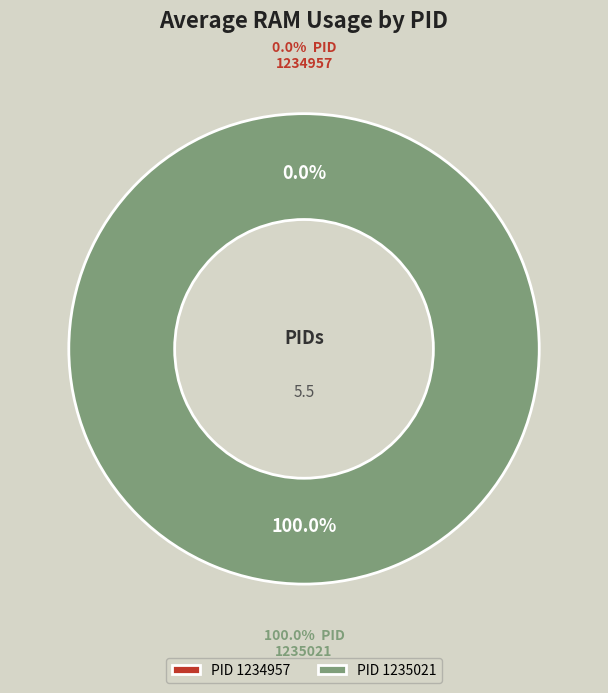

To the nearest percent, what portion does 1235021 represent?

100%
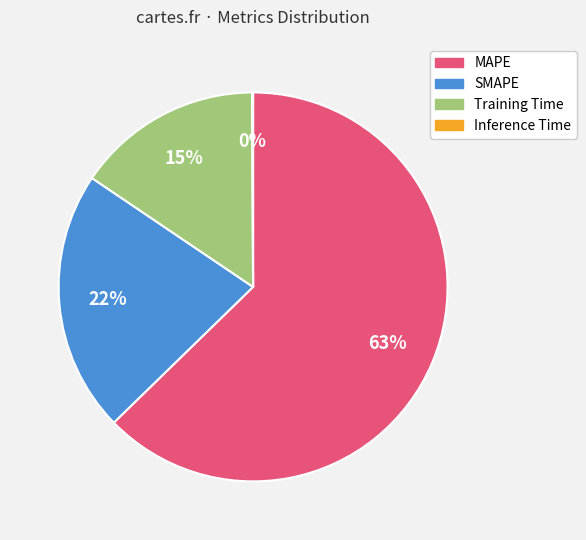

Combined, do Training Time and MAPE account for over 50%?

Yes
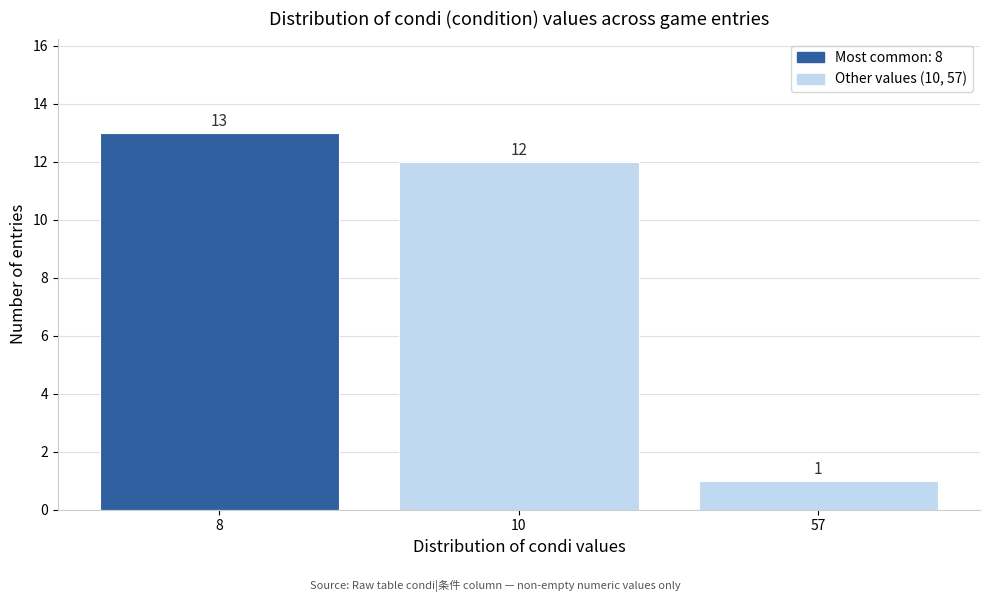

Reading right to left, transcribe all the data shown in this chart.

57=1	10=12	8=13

——————

• **AUFGABE**
Wandle alle Einträge oben in eine Markdown-Tabelle mit den Spalten „Nr.“ und „Text“ um, mit einer Tabellenzeile pro Zeile und ohne Leerzeilen. Lass die Bilder dabei weg.

• **ANTWORT**
| Nr. | Text |
|---|---|
| 1 | To the nearest percent, what portion does 1235021 represent? |
| 2 | 100% |
| 3 | Combined, do Training Time and MAPE account for over 50%? |
| 4 | Yes |
| 5 | Reading right to left, transcribe all the data shown in this chart. |
| 6 | 57=1	10=12	8=13 |